* _TASK_
Send back the records exactly as written, with no images.

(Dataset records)
________
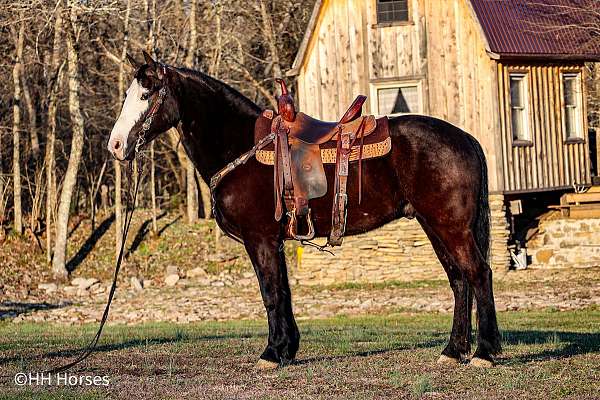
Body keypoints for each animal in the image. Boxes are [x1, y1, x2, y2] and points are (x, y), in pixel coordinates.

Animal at [108, 51, 502, 370]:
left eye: (145, 94)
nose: (116, 145)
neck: (242, 147)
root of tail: (466, 138)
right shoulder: (274, 242)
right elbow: (282, 293)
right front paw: (286, 349)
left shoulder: (261, 240)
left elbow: (271, 293)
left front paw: (271, 353)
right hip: (433, 225)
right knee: (459, 280)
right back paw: (453, 351)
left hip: (450, 226)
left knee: (479, 273)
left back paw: (484, 352)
________
* _EXPECTED OUTPUT_
Body keypoints for each animal in the image. Boxes are [x1, y1, x2, y2] and points are (x, y), in pixel coordinates.

Animal at [108, 51, 502, 370]:
left eye: (145, 94)
nose: (116, 145)
neck: (242, 147)
root of tail: (466, 138)
right shoulder: (274, 242)
right elbow: (282, 293)
right front paw: (286, 349)
left shoulder: (261, 240)
left elbow: (271, 293)
left front paw: (271, 353)
right hip: (433, 225)
right knee: (459, 280)
right back paw: (453, 351)
left hip: (450, 226)
left knee: (479, 273)
left back paw: (484, 352)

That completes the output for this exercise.